Four green houses equals one red hotel. Rich Dad Poor Dad author Robert Kyosaki promotes the strategy from the board game Monopoly, in his new book, Unfair Advantage, how real estate contributes to an individual’s financial security. This is a story of financial security and real estate transformation.
With the untimely death of my Step Dad, Rev. Lynn McCallum, my mom, Mary – a retired Toledo school teacher and about the hardest working woman I know – was facing an entirely different outcome in her golden years, retirement without her love her life partner while on a reduced widow’s pension income. Still reeling from the 2008 financial crisis, it was clear to her the stock market could not be relied on to provide her the needed income security for the long haul. She couldn’t have been less financially secure.
Ever the financial tactician, mom thought real estate. Prices were right and people still needed a place to call home. She suggested a joint venture with survivor-ship, if I got involved, so I was in.
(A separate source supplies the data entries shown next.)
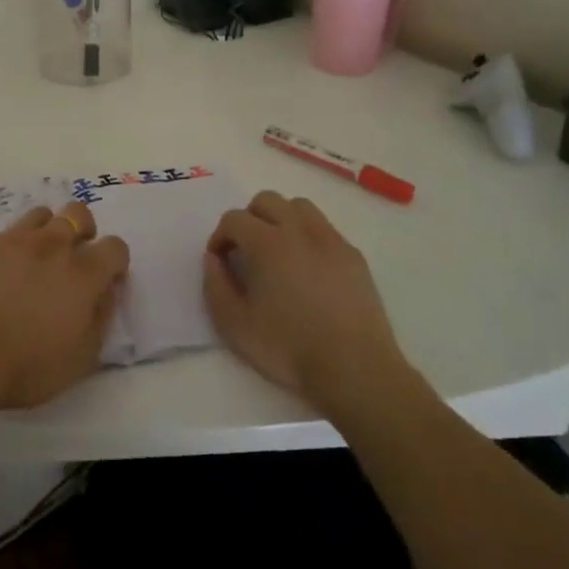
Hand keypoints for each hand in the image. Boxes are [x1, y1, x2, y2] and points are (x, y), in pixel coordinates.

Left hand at [0, 201, 129, 415]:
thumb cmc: (27, 368)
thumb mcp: (82, 357)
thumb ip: (102, 317)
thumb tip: (107, 291)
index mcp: (83, 273)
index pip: (115, 246)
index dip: (114, 263)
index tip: (105, 281)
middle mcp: (52, 245)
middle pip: (78, 213)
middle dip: (83, 230)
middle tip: (72, 260)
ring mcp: (14, 240)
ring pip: (41, 215)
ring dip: (46, 233)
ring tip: (34, 262)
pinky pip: (5, 234)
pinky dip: (10, 249)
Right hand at [203, 190, 410, 412]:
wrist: (354, 368)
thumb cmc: (289, 348)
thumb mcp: (234, 326)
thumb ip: (215, 286)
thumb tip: (214, 259)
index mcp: (267, 243)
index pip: (234, 219)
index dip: (220, 237)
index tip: (221, 262)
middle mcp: (299, 230)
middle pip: (266, 200)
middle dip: (249, 219)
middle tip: (246, 252)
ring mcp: (331, 239)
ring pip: (299, 206)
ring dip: (280, 219)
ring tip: (277, 252)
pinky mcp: (353, 255)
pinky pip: (324, 228)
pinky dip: (307, 236)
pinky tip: (308, 269)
We set about prospecting for properties in the Old West End, because we figured we needed to stick close to home, close to what we know, close to friends and neighbors – people who will look out for the place – people who refer good renters.
We decided we wanted a turn around project, a real fixer upper. Because, we wanted to earn sweat equity, we were up to the task, we were capable, and because we care about these old homes in our neighborhood. We know renters like these old homes and this old neighborhood. And we know our neighbors like to see homes saved, especially those dwelling closest to the improvements.
In May of 2011, we found 619 Acklin Ave available and destined for board-up. A crack house or arson prospect in the making. The previous occupant died a year prior leaving behind his food and effects. A squatter had taken up residence. Squalor prevailed. Mice infested the food stocks. Broken window served squatter’s entry, cats soon followed – the place a mousers killing floor. Our Realtor, Deb Kuron, described it as the worst home she’d ever entered. She would not go past the dining room, never to see the second floor or the basement. All around little headless mice could be seen. Apparently with so many mice on which to feed, the cats devoured only the most nutrient rich part of the mouse. An extended cold and wet spring delayed decay in what was now the beginnings of putrid rot.
Home sweet home.
In the summer with the kids out of school my two sons, then seven and eleven, were enlisted by their Mamu (Mah Moo) Mary. Demo and debris hauling a perfect fit for two energetic youngsters. The younger boy, who we’ll just call Little Mouse, so enthused with the idea of demolition asked his Mamu to buy him his own special sledge hammer, a hand held job with a spike on the back side – selected with care toward the task from among the hammers in the Home Depot hand tool aisle. She obliged. She encouraged. He spent hours upon hours in the house banging away. He loved his hammer, he loved what it did to the plaster walls. He loved the house. He called it the Mouse House.
And so did we.
And this is how the Mouse House was born, and the idea of Mouse House Studios; rental property development, renovations, and property management in the Old West End.